Before I start my review of this book, let me narrate a story. Recently I had a crisis at work where certain users were not able to invoke web services. Of course, we had well-tested software using agile methodology and all that. My team knew our front-end and our backend very well. What we weren't well-versed with was the connection by which our front-end communicated with the backend. We were in a war room with the networking experts for 2 days and I couldn't understand jack of what they were talking. I was clearly an "outsider" in their elite circle. Hence, I got interested in this book.
This book is divided into seven chapters starting with networking models (OSI, TCP/IP) and ending with subnetting. Most of the material is dry but the author keeps the flow going steadily by providing screen printouts of Wireshark and explaining it with his pedantic style. Questions, answers, and exercises at the end of each chapter reinforce your learning. I liked chapter 5 (Network equipment) and Chapter 7 (Subnetting) very much as it is explained well and also I can relate it to my work.

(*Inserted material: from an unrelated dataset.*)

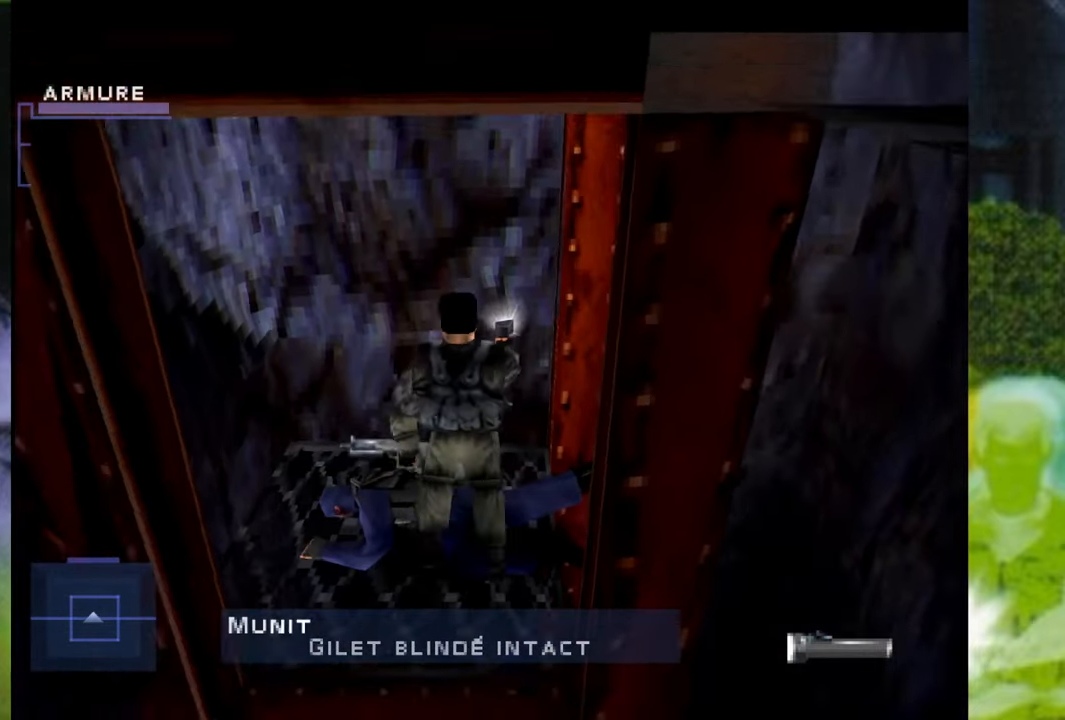
{"buttons": ["Y"], "left_stick": "right", "right_stick": "center", "events": [[83, "left_stick", "right"], [133, "Y", "up"], [233, "Y", "down"], [333, "Y", "up"], [450, "Y", "down"]]}
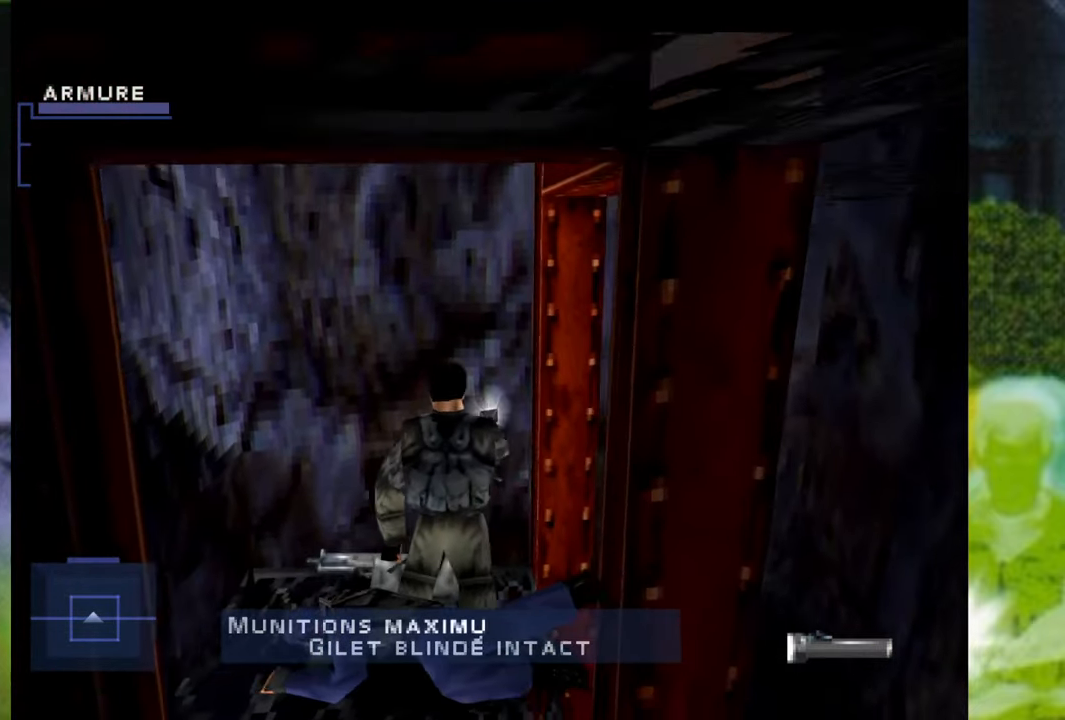
{"buttons": [], "left_stick": "center", "right_stick": "center", "events": [[67, "Y", "up"], [167, "Y", "down"], [250, "Y", "up"], [317, "left_stick", "center"], [367, "Y", "down"], [501, "Y", "up"]]}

This book is certainly not for the faint of heart. It is not your grand-father's "Hello World" book. In fact, it reads like a computer science text book. The author has pain-stakingly tried to simplify it as much as he could. As Einstein said, "Keep it simple but not any simpler". A background in networking would help refresh your knowledge and this book serves exactly that. If you are an absolute beginner looking for a basic book on networking, this book is not for you. However, if it's been a few years since your last networking class, you should be able to pick things up with the help of this book.